» **Records supplied**:
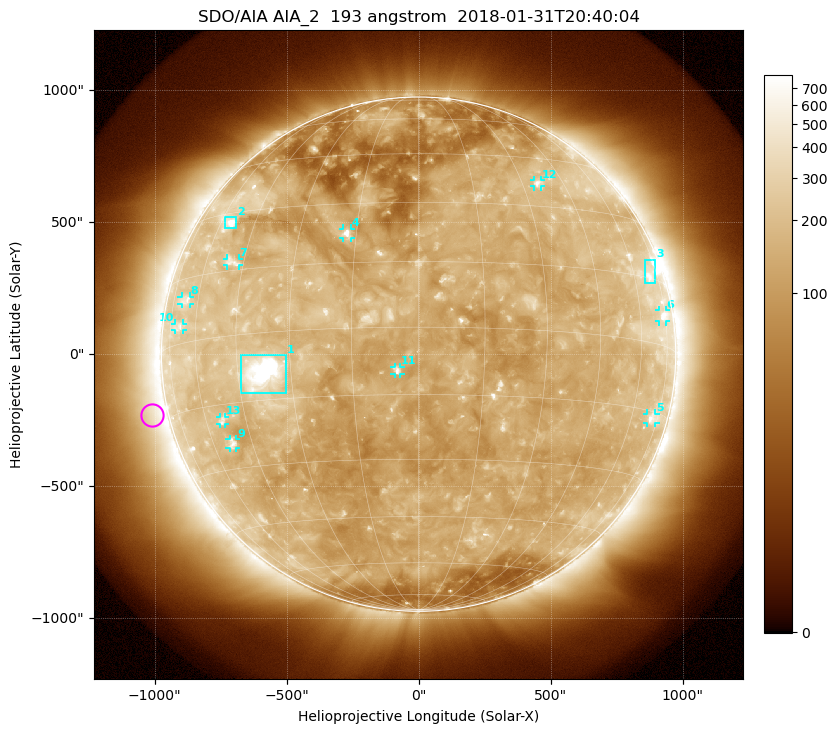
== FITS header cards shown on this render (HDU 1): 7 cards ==
TELESCOP= 'SDO/AIA'
INSTRUME= 'AIA_2'
WAVELNTH=                  193
WAVEUNIT= 'angstrom'
DATE-OBS= '2018-01-31T20:40:04.84'
CTYPE1  = 'HPLN-TAN'
CTYPE2  = 'HPLT-TAN'

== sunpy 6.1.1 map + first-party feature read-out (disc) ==
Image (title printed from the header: SDO/AIA AIA_2  193 angstrom  2018-01-31T20:40:04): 1024 x 1024 px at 2.4 arcsec/px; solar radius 974 arcsec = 406 px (full disc in frame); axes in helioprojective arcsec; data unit not stated in the header (colour bar unlabelled)
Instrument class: DISC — disc imager (sunpy class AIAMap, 193 A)
Bright regions (active regions / flare kernels): reference = the median radial profile (limb darkening/brightening removed); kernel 9 px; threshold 5 sigma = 260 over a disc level ~138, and >= 1.15x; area >= 12 px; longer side >= 10 px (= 24 arcsec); searched inside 0.97 R_sun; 13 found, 13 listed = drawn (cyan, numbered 1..; 10 of them under ~33 arcsec drawn as corner ticks so the feature stays visible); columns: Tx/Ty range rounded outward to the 5 arcsec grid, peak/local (2 s.f.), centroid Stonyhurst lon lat
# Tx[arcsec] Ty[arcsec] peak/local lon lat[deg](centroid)
1 -675..-500 -150..-5 21 -38 -9
2 -735..-690 475..520 7 -55 +27
3 855..900 270..360 4.1 +69 +16
4 -285..-255 440..475 6.1 -17 +22
5 865..900 -260..-225 3.8 +71 -16
6 910..935 125..165 4.2 +73 +7
7 -725..-680 335..365 3.3 -49 +17
8 -900..-865 190..220 3.1 -66 +10
9 -715..-690 -355..-320 4 -52 -24
10 -925..-890 90..115 3 -68 +4
11 -90..-70 -75..-45 4.6 -5 -10
12 440..465 635..660 3.8 +35 +37
13 -750..-735 -265..-235 3.3 -53 -19
Off-limb structures (1.02-1.3 R_sun): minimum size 162 px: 7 found; the strongest spans PA ~60..140 deg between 1.02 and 1.3 R_sun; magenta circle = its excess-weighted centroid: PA ~105 deg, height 1.06 R_sun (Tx ~-1010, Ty ~-230 arcsec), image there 1.9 x the reference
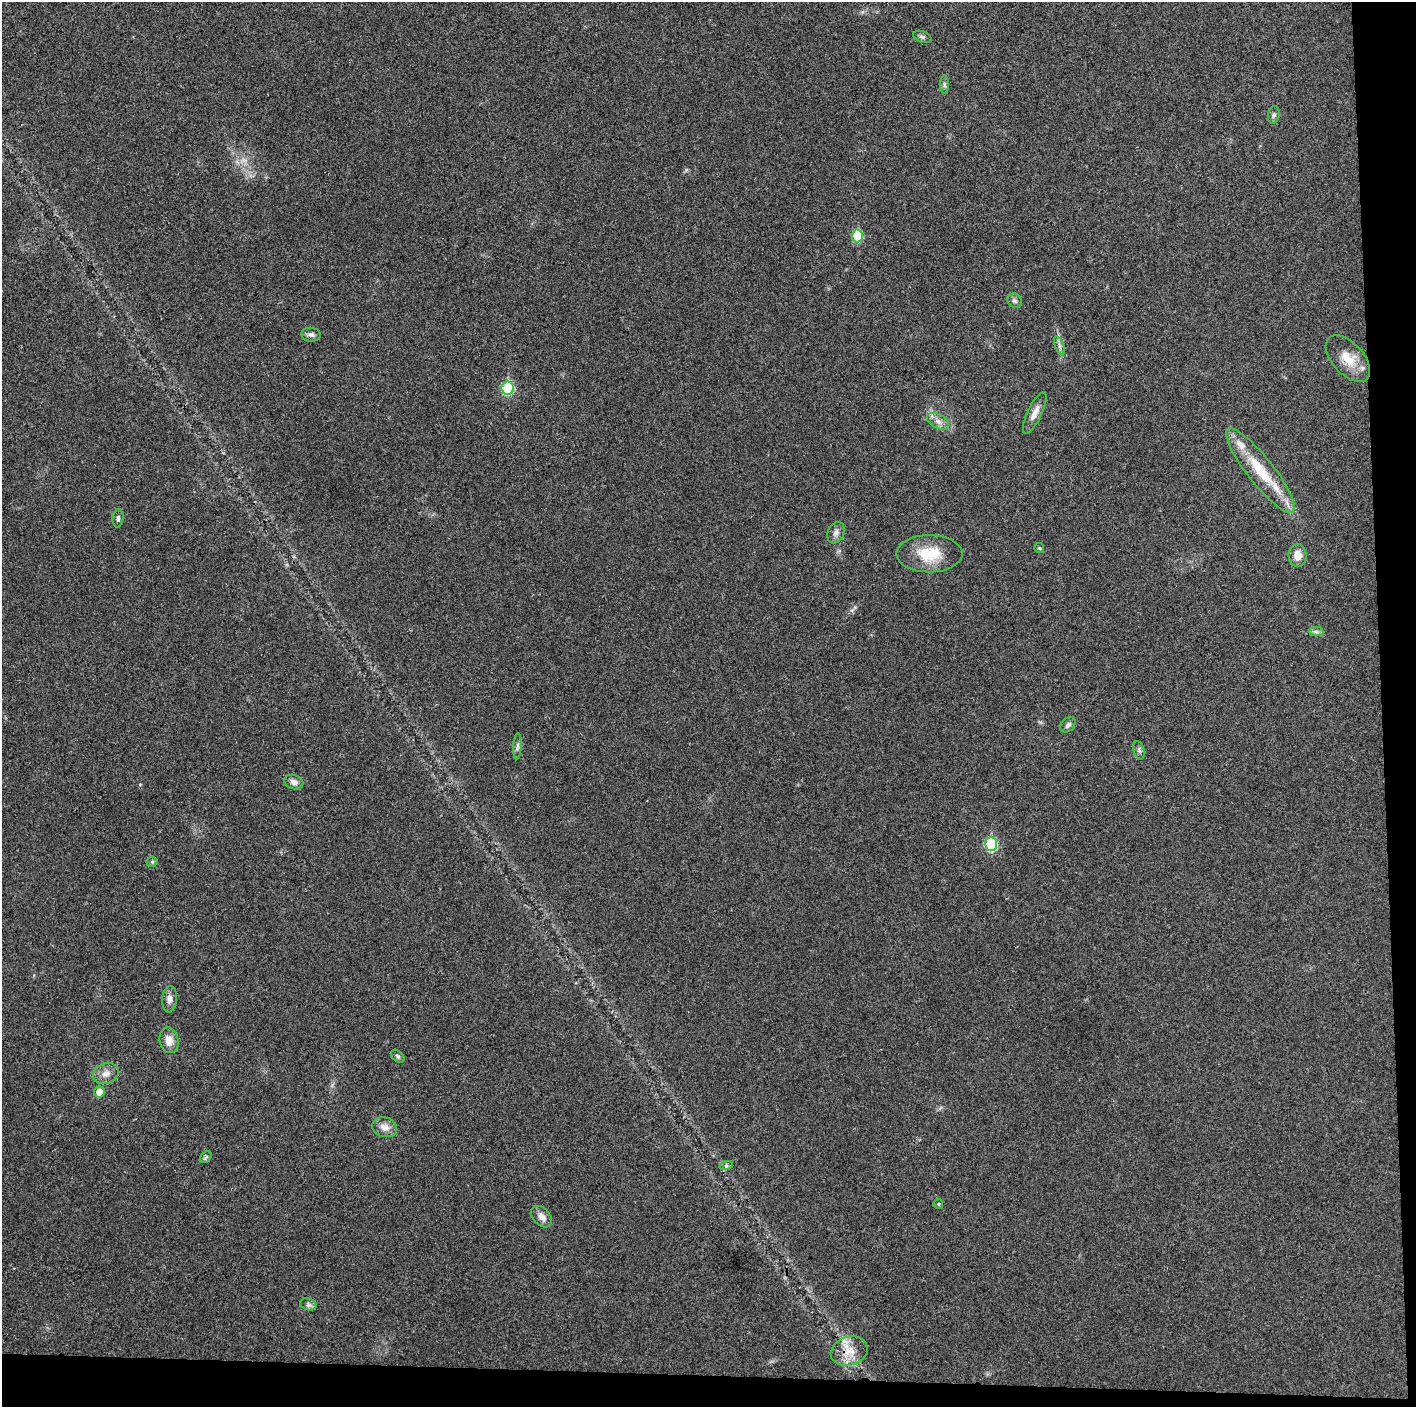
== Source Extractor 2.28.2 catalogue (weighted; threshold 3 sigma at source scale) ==
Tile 9 of 3 x 3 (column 3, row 3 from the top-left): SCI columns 2829-4242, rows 6-1410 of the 4242 x 4224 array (HDU 1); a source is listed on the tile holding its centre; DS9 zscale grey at full resolution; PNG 1418 x 1409 px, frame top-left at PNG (2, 2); each listed source drawn as its Kron ellipse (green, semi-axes under 4 px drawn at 4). Shown black and unused: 5% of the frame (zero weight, under 3 of 4 exposures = <1% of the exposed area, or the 3 px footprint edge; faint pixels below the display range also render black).
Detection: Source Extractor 2.28.2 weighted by HDU 2 'WHT'; one run over the whole footprint, this tile lists its part. Background 0.0211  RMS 0.0056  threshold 0.0251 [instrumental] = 3 sigma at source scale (4.5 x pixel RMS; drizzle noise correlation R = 1.50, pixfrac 1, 0.05/0.05 arcsec/px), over >= 5 px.
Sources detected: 37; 1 inside a brighter listed object's ellipse — not listed separately; the other 36 listed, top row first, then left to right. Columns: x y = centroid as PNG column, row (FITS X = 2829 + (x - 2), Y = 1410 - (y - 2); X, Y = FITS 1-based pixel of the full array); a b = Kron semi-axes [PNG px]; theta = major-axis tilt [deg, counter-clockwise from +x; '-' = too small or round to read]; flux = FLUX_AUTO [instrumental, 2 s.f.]
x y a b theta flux
922 37 9 5 -19 1.3
944 85 9 4 -89 1.3
1274 115 9 5 79 1.4
857 236 6 5 - 23
1015 301 8 6 -39 1.5
311 335 10 7 -6 1.8
1059 346 10 3 -69 1.4
1348 359 28 15 -48 12
508 388 7 6 - 32
1035 413 23 7 64 4.8
938 421 12 7 -29 3.1
1260 471 53 13 -51 26
118 518 9 5 82 1.3
836 533 11 8 67 2.5
1039 548 5 5 - 0.65
929 554 33 18 0 19
1297 555 11 9 88 5.6
1316 632 7 4 -1 1.4
1068 725 9 6 46 1.9
517 746 13 4 87 1.6
1139 750 9 5 -74 1.4
294 782 10 7 -17 2.9
991 844 7 6 - 38
152 862 5 5 - 0.79
169 999 13 7 85 2.9
169 1040 13 9 -78 5.8
398 1056 8 5 -42 1.1
106 1074 13 10 21 4.5
99 1092 5 5 - 4.8
385 1127 13 9 -17 4.4
206 1157 6 5 - 1
726 1166 7 4 19 0.94
938 1204 5 4 - 0.68
542 1217 12 8 -47 3.8
308 1304 8 6 -18 1.5
849 1351 19 14 18 9.6
Overlapping masked pixels (flux is a lower limit): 1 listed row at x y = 849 1351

» **Your goal**: Reproduce the material from its beginning through the line containing "Image (title printed", renaming "header cards" as "keywords" and changing nothing else. Omit the pictures.

» **Task result**:
== FITS keywords shown on this render (HDU 1): 7 cards ==
TELESCOP= 'SDO/AIA'
INSTRUME= 'AIA_2'
WAVELNTH=                  193
WAVEUNIT= 'angstrom'
DATE-OBS= '2018-01-31T20:40:04.84'
CTYPE1  = 'HPLN-TAN'
CTYPE2  = 'HPLT-TAN'

== sunpy 6.1.1 map + first-party feature read-out (disc) ==
Image (title printed from the header: SDO/AIA AIA_2  193 angstrom  2018-01-31T20:40:04): 1024 x 1024 px at 2.4 arcsec/px; solar radius 974 arcsec = 406 px (full disc in frame); axes in helioprojective arcsec; data unit not stated in the header (colour bar unlabelled)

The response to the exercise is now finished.